- _EXERCISE REQUIREMENTS_: Which lines of the data contain the string "doorknob"? Copy every one of them.
════
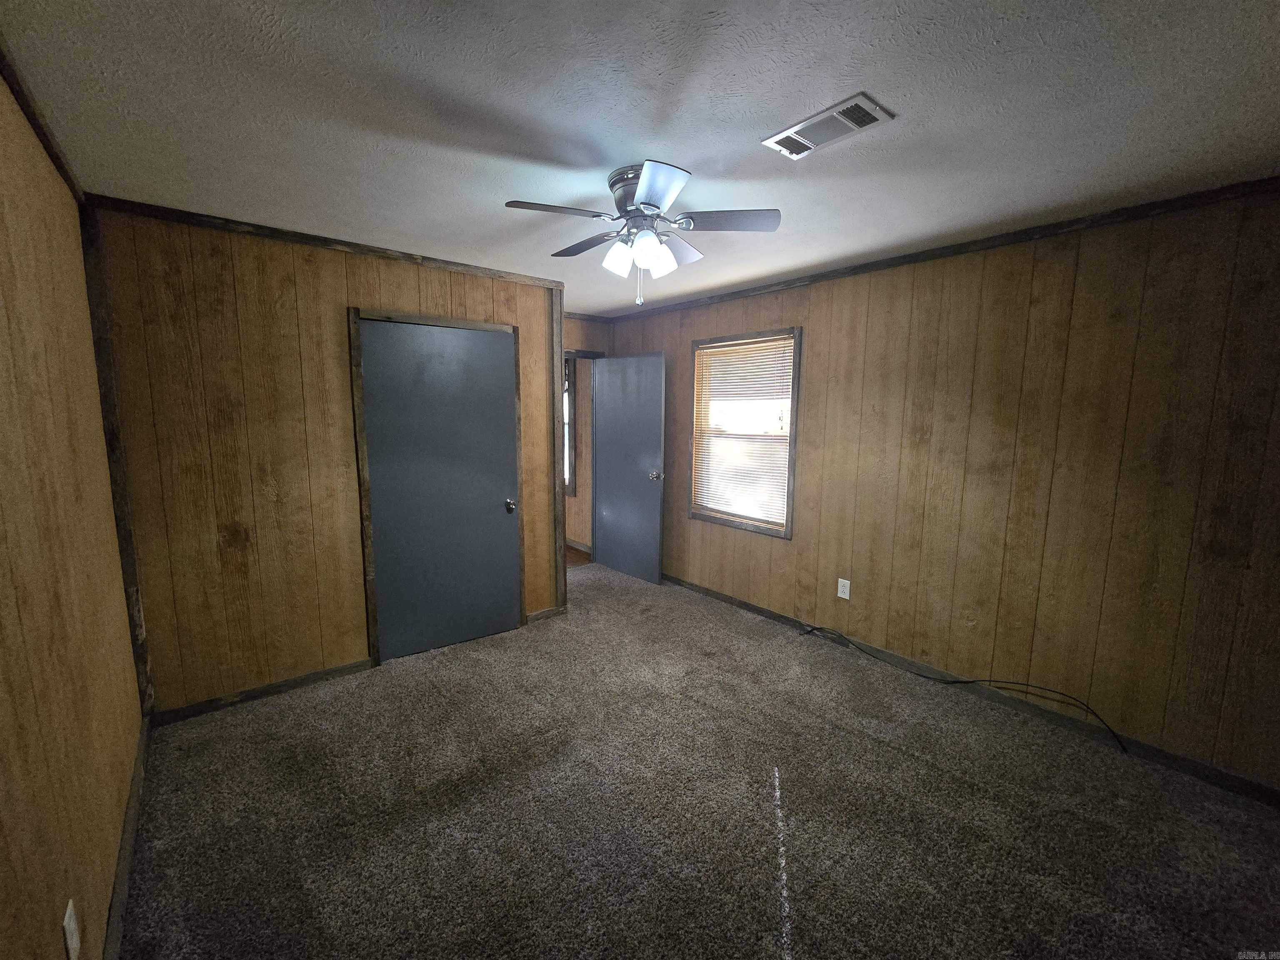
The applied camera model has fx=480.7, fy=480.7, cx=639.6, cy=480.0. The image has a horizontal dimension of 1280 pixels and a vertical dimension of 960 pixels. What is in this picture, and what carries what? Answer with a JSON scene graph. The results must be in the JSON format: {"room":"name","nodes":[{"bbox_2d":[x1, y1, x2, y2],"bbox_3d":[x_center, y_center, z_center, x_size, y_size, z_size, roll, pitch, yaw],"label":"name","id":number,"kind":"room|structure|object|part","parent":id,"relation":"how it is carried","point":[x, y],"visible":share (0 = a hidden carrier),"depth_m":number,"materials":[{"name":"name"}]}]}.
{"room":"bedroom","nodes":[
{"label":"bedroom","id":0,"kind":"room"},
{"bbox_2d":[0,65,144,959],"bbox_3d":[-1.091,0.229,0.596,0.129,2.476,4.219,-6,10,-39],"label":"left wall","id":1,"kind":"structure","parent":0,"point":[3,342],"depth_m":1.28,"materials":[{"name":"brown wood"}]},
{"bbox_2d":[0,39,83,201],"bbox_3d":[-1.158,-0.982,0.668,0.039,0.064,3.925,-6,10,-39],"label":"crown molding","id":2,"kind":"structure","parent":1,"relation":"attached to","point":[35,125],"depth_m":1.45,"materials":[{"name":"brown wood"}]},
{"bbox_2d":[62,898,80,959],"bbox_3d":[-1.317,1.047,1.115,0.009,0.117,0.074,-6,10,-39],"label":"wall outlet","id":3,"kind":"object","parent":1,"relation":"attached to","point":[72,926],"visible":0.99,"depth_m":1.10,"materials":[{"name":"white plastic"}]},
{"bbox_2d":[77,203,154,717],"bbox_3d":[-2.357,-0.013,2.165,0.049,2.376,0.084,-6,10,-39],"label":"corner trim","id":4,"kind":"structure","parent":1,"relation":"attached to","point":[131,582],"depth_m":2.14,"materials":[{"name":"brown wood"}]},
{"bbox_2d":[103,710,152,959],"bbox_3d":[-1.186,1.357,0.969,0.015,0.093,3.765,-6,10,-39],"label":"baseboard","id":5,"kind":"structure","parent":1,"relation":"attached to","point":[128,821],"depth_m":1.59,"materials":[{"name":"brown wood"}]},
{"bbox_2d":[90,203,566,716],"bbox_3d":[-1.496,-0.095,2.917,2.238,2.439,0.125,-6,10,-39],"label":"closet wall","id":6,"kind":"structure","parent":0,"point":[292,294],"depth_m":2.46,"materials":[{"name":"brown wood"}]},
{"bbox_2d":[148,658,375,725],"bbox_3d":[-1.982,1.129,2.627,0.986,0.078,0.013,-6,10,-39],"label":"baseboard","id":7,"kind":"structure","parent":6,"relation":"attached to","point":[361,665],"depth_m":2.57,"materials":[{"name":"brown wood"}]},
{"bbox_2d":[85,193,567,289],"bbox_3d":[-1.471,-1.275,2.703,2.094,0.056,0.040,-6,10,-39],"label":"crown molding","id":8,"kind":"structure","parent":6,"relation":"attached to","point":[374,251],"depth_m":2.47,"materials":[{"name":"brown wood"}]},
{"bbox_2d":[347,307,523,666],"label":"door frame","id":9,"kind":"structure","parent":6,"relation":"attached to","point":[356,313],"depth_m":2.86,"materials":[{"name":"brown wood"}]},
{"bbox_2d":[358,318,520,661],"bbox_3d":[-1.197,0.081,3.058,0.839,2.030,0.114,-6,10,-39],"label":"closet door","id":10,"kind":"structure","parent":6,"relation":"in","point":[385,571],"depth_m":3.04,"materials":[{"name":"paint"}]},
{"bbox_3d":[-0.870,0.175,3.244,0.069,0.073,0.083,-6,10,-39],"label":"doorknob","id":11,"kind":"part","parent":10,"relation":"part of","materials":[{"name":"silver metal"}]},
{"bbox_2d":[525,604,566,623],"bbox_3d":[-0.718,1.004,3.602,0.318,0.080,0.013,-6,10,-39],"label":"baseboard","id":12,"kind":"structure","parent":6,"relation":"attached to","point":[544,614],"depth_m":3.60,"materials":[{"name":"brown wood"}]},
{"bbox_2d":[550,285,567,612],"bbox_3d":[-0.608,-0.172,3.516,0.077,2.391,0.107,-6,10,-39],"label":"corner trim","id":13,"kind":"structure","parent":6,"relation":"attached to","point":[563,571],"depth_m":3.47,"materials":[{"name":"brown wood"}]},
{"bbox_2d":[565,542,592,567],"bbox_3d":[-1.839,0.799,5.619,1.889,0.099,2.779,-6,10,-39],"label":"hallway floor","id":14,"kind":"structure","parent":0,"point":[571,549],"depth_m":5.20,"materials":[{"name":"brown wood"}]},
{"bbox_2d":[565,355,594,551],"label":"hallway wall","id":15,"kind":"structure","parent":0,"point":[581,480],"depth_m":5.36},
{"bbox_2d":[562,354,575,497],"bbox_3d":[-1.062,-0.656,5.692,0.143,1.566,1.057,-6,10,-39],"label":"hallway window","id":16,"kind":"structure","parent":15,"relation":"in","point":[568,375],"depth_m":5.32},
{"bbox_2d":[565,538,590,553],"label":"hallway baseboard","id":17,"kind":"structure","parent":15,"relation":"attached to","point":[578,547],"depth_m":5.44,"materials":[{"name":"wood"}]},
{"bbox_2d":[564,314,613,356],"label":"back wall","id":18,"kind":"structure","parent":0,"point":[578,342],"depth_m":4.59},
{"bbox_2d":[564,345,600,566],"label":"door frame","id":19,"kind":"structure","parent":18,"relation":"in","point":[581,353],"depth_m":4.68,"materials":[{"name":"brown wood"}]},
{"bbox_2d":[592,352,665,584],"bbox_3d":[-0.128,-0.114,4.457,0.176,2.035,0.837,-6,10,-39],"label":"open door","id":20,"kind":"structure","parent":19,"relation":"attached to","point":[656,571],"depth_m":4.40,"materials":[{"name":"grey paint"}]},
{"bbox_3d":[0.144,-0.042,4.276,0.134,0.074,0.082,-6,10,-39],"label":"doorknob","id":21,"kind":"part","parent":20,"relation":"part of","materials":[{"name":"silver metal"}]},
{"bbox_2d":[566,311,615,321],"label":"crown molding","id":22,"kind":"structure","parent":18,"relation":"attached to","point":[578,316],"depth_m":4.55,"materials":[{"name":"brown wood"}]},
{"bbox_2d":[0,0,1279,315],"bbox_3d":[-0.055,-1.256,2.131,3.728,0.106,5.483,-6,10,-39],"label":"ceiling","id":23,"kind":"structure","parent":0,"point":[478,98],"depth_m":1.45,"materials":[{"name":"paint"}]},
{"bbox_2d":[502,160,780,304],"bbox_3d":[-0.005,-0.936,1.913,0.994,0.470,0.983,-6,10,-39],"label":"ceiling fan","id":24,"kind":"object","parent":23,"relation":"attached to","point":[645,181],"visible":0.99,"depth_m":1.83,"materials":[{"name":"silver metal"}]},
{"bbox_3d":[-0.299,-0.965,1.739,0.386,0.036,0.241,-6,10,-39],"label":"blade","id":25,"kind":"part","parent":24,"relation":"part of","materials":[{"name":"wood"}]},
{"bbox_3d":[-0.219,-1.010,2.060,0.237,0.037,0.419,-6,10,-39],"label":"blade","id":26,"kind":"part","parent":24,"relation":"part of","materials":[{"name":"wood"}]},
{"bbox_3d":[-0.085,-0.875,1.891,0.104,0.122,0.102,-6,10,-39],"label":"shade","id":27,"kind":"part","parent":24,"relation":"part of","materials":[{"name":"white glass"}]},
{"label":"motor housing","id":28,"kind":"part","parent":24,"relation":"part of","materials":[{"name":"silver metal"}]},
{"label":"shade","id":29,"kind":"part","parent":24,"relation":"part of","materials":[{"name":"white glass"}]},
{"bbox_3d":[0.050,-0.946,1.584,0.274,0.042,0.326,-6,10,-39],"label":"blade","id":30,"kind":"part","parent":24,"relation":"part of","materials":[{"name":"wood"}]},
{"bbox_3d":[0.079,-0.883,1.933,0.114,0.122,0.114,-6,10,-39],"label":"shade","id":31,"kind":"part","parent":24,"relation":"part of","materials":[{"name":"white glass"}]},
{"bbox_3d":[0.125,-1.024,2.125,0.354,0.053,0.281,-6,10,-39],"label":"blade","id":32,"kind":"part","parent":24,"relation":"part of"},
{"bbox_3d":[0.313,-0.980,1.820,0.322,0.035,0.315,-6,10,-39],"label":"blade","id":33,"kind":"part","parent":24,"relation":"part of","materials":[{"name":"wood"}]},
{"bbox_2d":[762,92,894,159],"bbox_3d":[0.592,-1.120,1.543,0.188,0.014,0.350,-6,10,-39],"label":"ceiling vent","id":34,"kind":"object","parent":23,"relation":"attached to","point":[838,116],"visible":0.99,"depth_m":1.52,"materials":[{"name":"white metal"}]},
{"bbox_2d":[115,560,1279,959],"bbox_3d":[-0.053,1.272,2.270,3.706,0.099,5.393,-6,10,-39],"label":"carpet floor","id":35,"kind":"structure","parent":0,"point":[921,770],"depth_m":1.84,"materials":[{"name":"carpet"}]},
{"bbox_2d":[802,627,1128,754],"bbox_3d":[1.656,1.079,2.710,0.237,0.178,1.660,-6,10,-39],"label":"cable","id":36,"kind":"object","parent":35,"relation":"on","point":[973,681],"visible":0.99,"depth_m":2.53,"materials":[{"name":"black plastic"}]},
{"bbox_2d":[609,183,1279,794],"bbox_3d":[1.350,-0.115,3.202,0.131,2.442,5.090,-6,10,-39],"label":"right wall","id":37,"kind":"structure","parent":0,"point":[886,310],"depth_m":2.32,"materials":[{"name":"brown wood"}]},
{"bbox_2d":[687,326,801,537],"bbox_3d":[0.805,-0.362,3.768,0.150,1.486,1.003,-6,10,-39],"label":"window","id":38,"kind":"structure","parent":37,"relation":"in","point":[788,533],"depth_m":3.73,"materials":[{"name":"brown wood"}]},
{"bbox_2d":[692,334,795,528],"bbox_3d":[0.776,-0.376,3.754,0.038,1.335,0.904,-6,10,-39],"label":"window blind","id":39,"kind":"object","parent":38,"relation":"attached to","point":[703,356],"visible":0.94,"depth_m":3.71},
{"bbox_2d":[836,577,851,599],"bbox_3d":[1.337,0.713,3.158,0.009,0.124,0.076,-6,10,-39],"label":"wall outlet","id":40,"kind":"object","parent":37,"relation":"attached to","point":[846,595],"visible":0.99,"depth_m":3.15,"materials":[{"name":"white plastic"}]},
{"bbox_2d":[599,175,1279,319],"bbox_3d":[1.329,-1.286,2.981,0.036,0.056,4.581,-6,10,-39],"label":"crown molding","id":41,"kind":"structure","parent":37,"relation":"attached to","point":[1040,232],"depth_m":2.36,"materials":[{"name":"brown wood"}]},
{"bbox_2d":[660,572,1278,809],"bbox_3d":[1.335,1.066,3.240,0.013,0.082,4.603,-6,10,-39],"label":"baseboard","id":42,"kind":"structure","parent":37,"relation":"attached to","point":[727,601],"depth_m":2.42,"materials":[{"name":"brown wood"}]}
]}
════
- _SOLVED PROBLEM_:
{"bbox_3d":[-0.870,0.175,3.244,0.069,0.073,0.083,-6,10,-39],"label":"doorknob","id":11,"kind":"part","parent":10,"relation":"part of","materials":[{"name":"silver metal"}]},
{"bbox_3d":[0.144,-0.042,4.276,0.134,0.074,0.082,-6,10,-39],"label":"doorknob","id":21,"kind":"part","parent":20,"relation":"part of","materials":[{"name":"silver metal"}]},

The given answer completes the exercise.